> To-do item:
Put the part of the entries below that opens with the line containing "Copyright © 2026" and closes with the line containing "the specified region." into a numbered list, including both of those lines and leaving out any blank lines.

> Task material:
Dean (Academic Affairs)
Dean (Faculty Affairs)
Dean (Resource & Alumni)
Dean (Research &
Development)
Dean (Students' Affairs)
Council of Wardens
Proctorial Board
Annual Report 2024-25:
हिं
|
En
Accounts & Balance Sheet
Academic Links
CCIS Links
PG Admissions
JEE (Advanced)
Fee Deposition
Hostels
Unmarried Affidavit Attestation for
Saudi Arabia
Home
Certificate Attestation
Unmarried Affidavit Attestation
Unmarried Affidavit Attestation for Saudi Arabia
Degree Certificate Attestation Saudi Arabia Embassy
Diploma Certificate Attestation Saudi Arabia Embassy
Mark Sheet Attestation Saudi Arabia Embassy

==

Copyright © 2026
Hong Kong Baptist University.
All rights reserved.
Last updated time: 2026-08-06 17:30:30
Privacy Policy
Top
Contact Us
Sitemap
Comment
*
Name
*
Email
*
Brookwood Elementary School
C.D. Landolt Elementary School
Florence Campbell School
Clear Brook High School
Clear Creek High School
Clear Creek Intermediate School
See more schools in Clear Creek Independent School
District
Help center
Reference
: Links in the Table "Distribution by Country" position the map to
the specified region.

---

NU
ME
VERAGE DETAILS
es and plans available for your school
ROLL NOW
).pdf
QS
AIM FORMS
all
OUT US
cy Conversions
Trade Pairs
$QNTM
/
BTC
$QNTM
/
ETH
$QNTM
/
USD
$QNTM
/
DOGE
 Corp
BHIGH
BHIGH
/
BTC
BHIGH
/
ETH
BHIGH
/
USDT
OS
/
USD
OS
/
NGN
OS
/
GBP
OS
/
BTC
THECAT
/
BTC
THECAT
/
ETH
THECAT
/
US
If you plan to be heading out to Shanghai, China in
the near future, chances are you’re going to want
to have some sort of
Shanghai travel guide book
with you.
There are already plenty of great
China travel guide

> Answer below:
1. Copyright © 2026
2. Hong Kong Baptist University.
3. All rights reserved.
4. Last updated time: 2026-08-06 17:30:30
5. Privacy Policy
6. Top
7. Contact Us
8. Sitemap
9. Comment
10. *
11. Name
12. *
13. Email
14. *
15. Brookwood Elementary School
16. C.D. Landolt Elementary School
17. Florence Campbell School
18. Clear Brook High School
19. Clear Creek High School
20. Clear Creek Intermediate School
21. See more schools in Clear Creek Independent School
22. District
23. Help center
24. Reference
25. : Links in the Table "Distribution by Country" position the map to
26. the specified region.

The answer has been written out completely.